Saved entries
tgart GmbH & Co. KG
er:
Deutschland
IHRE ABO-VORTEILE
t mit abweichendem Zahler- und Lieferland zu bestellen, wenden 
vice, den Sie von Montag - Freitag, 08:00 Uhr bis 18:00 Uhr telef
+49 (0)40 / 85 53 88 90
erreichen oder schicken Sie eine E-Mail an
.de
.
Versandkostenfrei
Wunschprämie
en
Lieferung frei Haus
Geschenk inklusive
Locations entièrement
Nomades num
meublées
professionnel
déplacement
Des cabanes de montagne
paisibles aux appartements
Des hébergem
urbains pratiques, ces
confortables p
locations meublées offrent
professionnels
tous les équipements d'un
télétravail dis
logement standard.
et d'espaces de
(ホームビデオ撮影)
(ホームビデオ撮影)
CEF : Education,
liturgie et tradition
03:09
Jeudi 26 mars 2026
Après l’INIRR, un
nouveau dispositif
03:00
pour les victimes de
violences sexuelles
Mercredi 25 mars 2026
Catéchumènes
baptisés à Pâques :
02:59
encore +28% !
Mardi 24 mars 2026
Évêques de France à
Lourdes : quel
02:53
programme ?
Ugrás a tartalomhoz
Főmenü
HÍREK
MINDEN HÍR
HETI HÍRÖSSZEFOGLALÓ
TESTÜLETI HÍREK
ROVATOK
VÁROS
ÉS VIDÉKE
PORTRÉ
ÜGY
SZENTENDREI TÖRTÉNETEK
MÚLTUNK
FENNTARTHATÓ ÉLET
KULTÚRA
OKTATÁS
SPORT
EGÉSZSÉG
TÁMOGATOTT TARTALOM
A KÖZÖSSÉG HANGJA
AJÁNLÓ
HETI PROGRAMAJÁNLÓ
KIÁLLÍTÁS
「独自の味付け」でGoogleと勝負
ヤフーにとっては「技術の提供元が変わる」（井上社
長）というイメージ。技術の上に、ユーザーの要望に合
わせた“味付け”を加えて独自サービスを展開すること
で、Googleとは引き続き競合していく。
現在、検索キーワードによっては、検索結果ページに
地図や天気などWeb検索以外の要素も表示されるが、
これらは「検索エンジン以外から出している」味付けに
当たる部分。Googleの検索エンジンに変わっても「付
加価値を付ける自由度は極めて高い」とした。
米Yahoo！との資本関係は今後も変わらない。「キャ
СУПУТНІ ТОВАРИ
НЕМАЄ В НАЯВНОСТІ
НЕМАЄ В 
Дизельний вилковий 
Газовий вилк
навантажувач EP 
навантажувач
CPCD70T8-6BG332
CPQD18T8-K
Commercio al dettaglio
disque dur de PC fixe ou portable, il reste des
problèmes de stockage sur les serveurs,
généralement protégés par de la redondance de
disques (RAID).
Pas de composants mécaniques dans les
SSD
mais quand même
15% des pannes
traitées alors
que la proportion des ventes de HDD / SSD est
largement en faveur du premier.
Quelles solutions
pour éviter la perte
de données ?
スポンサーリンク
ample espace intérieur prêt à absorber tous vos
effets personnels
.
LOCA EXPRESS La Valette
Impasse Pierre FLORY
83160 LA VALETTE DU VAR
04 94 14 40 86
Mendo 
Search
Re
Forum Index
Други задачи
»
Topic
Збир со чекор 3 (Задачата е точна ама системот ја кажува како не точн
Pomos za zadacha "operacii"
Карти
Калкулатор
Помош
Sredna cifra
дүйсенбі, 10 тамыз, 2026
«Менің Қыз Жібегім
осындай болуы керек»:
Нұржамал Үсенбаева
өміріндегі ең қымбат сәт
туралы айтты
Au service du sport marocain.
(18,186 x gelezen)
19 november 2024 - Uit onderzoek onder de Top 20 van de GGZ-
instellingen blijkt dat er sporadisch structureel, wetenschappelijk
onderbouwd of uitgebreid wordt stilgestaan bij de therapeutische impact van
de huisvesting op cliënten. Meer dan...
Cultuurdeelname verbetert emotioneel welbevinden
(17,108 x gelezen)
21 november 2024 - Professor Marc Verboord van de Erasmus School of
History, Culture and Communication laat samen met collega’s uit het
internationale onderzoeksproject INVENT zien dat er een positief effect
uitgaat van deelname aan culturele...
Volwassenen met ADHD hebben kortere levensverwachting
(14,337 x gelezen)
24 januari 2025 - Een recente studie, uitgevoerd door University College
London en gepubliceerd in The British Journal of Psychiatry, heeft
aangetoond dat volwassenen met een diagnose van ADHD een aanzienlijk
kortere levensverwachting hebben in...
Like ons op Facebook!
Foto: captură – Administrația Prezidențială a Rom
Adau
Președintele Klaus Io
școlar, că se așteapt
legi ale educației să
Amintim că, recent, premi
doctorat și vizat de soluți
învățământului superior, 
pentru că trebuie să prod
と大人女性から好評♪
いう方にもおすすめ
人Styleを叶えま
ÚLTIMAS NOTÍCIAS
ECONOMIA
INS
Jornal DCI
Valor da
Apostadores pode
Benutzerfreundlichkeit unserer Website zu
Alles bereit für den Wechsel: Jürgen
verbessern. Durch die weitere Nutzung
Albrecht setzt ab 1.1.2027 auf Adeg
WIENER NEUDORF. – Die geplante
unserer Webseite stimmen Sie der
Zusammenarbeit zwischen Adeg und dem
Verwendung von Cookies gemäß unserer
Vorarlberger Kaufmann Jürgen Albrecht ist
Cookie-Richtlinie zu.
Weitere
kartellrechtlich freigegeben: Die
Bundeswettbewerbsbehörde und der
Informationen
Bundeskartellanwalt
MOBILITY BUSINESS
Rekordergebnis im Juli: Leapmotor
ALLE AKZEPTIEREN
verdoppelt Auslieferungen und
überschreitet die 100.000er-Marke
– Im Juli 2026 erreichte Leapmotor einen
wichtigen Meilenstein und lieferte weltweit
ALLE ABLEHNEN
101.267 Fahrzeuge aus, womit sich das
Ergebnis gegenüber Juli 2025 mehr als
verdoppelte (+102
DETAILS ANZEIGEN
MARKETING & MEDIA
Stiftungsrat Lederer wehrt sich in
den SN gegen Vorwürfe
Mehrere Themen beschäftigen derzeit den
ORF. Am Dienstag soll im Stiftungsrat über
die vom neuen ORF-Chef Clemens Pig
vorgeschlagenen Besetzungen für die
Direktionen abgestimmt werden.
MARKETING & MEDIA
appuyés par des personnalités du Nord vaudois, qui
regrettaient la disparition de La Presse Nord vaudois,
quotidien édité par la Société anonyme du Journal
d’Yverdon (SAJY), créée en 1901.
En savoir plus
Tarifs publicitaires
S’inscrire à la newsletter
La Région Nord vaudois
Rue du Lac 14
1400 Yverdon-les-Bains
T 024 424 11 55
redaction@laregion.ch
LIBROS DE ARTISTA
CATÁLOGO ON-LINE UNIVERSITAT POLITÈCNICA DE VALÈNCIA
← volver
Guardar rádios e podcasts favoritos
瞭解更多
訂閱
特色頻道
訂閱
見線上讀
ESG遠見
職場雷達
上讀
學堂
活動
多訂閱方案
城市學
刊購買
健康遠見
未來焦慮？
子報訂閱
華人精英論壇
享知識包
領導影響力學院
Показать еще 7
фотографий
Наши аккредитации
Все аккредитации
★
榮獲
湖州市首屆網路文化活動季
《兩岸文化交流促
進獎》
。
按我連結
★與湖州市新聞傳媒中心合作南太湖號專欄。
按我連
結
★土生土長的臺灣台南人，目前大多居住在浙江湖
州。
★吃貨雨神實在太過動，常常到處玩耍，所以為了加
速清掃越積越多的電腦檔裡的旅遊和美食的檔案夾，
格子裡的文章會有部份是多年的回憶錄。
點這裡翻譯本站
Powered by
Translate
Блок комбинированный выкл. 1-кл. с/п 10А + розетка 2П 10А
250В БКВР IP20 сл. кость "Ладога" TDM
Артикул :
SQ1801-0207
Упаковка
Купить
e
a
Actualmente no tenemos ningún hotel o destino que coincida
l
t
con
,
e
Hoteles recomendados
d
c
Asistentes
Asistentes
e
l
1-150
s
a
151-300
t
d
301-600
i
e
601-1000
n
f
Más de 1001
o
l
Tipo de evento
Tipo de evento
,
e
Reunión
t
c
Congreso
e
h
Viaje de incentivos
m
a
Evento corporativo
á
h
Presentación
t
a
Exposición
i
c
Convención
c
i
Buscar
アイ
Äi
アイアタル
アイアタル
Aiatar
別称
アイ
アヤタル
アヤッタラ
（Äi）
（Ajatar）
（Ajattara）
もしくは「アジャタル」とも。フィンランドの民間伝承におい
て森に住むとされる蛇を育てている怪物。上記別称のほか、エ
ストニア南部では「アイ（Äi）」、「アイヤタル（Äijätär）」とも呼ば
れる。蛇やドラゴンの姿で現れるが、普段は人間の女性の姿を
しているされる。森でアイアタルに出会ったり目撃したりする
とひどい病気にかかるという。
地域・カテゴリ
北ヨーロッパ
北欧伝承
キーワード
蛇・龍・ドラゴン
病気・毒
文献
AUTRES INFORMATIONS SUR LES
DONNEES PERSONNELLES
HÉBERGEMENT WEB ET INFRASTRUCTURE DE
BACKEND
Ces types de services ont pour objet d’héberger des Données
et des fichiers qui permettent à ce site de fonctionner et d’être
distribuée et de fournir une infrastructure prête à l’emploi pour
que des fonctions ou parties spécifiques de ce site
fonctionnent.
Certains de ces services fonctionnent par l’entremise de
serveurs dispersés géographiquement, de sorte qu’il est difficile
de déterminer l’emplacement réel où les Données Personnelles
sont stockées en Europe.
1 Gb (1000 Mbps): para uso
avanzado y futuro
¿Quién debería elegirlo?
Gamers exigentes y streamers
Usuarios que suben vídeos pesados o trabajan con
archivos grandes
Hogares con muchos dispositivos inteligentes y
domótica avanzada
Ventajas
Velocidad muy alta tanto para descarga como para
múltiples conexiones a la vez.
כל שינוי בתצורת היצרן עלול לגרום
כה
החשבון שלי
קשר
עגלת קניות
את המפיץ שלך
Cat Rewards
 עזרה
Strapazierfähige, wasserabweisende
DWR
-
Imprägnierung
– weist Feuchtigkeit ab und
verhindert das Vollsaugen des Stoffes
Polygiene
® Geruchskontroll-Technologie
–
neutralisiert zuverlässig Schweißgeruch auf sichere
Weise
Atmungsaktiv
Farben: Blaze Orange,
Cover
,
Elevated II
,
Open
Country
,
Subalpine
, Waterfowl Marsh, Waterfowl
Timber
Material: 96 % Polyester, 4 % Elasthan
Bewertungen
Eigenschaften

### Activity
Could you find each line in the entries that contains the string "levensverwachting" and copy it?

### Written response
Volwassenen met ADHD hebben kortere levensverwachting
kortere levensverwachting hebben in...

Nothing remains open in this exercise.